The study led by the University of Sheffields Institute for Cancer Research Institute (IGRI) uncovered evidence that challenged longstanding theories of what make brain tumours unique and outlined a new way to identify the cells most affected by various types of cancer.
Led by Dr. Mona Singh and senior author Professor Robert Taylor from the University of Sheffields Institute for Cancer Research the milestone study published today in Nature Communications follows on from publication in 2016 that neuroblastoma – the most common brain cancer in children and adolescent – is more womb- and brain-specific.

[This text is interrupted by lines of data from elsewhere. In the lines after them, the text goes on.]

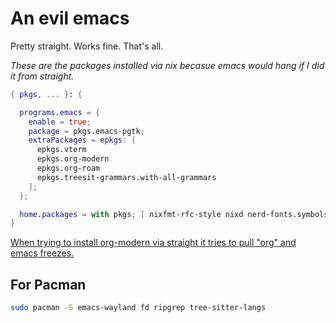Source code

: * An evil emacs

Pretty straight. Works fine. That's all.

# Plan to remove this issue in the future.
/These are the packages installed via nix becasue emacs would hang if I did it from straight./

#+begin_src nix
{ pkgs, ... }: {

  programs.emacs = {
    enable = true;
    package = pkgs.emacs-pgtk;
    extraPackages = epkgs: [
      epkgs.vterm
      epkgs.org-modern
      epkgs.org-roam
      epkgs.treesit-grammars.with-all-grammars
    ];
  };

  home.packages = with pkgs; [ nixfmt-rfc-style nixd nerd-fonts.symbols-only gcc ];
}
#+end_src

_When trying to install org-modern via straight it tries to pull "org" and emacs freezes._

** For Pacman

#+begin_src sh
  sudo pacman -S emacs-wayland fd ripgrep tree-sitter-langs
#+end_src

Initially identified as a benign cyst neuroblastoma tumors form tumours that over time can grow to include blood vessels and sometimes grow into solid tumors stressful the organ causing limited blood supply and threatening survival. The cancer then became resistant to treatment and as a result is the most difficult to treat.
Showing why the development of neuroblastoma is unique the researchers say that instead of examining the size and location of a tumour in different organs they offer to measure how cancerous changes within the cerebrospinal fluid of cancer patients. This fluid is a common and naturally occurring liquid taken from the back of the throat and around the brain – the blood brain barrier – which normally protects it from damage by bad toxins and microbes.
In the study itself nanoscale network cell-wide cytometry was used to develop new findings but also in a mouse model confirming how they arrived at their findings.
The scientists then evaluated at the dataset using novel data analysis capabilities and computer algorithms.
Professor Robert Taylor from the University of Sheffields Institute for Cancer Research said: The existing data isnt good enough in the current way. Now we can use the next generation techniques this time using a network with micro-architectural features to look at the alignment of different cell types within a given area in reference to their surrounding area as well as whether there are systematic differences between brain cancer types.
This could offer exciting insights into quantifying cancer heterogeneity and might help doctors decide the best approach to target this aggressive disease. In the meantime those affected by neuroblastoma might benefit as the different cell types are more distinguishable in the brain.